If auto-authentication fails:For Google Artifact Registry:
gcloud auth login
gcloud auth configure-docker {region}-docker.pkg.dev
For AWS ECR:
aws configure
# Or set environment variables:
export AWS_ACCESS_KEY_ID=your-key
export AWS_SECRET_ACCESS_KEY=your-secret
Check your requirements.txt is complete. Use --dry-run to preview the Dockerfile:
chamber run ./my-project --dry-run
If needed, use --save-dockerfile to inspect and modify:
chamber run ./my-project --dry-run --save-dockerfile
# Edit Dockerfile.chamber
chamber run ./my-project --dockerfile Dockerfile.chamber

Docker Build Optimizations

Chamber automatically applies several optimizations to make builds fast:
OptimizationWhat it does
Single build+pushUses docker buildx build --push to build and push in one step. This is significantly faster than separate build+push because buildkit pushes layers directly as they complete, avoiding Docker daemon/containerd manifest duplication issues
BuildKitEnabled by default (DOCKER_BUILDKIT=1) for parallel build stages and advanced caching
Pip cache mountsUses --mount=type=cache,target=/root/.cache/pip so pip packages are cached across builds instead of re-downloaded
Remote layer cachingPulls the :latest tag from your registry before building to seed the local layer cache.
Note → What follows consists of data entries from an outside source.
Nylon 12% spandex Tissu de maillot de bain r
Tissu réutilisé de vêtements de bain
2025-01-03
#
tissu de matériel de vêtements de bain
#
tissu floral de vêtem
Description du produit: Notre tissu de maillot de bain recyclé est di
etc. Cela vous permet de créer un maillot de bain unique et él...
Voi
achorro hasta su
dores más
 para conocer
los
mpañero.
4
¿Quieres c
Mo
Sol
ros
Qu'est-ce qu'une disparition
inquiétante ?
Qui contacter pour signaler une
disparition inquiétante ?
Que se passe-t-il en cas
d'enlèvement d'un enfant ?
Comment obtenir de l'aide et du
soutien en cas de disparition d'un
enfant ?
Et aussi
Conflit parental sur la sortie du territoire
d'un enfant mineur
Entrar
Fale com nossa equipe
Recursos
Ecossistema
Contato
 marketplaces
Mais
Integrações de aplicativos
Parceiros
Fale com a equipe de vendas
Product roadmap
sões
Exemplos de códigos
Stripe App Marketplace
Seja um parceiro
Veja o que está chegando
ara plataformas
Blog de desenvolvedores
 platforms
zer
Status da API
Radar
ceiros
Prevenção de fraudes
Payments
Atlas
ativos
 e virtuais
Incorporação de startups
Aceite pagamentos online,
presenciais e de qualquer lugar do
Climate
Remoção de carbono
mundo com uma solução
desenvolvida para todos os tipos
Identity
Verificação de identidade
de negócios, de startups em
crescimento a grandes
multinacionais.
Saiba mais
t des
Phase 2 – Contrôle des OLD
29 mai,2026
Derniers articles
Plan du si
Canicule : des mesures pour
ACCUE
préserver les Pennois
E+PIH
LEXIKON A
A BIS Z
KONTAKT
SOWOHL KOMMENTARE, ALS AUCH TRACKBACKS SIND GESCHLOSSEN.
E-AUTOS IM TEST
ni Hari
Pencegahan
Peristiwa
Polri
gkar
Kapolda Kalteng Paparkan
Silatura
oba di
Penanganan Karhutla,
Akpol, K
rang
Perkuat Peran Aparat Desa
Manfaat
After a successful build, tags as :latest using docker buildx imagetools create (fast manifest aliasing, no layer re-upload) so future builds benefit
Content-addressed tagsImages are tagged with a content hash of your project. If the image already exists in the registry, build and push are skipped entirely
Platform targetingExplicitly builds for linux/amd64 to ensure consistent images regardless of your local architecture
Reduced metadataUses --provenance=false --sbom=false to skip unnecessary metadata generation that slows down builds
Context size warningsReports build context size and warns if it exceeds 500MB, helping you identify large files that should be in .dockerignore
Streaming outputBuild output is streamed to your terminal in real-time so you can follow progress
Why single build+push matters: With Docker Desktop’s containerd image store, a separate docker push can push ALL manifests from multi-platform base images (e.g., 6 manifests for NVIDIA images), causing each layer to be checked 6 times. The buildx build --push approach only pushes what it built — making pushes dramatically faster, especially for large ML images.
Use --no-cache to force a full Docker rebuild (this does not force re-push if the image already exists):
chamber run ./my-project --gpus 4 --team abc123 --no-cache

Best Practices

Start with --dry-run

Always preview generated artifacts before building to catch issues early.

Use .chamber.yaml

Store project-specific settings to avoid repeating flags on every run.

Set default_registry

Configure your registry once: chamber config set default_registry <url>

Use forward_env

Securely inject API keys without hardcoding them in your config.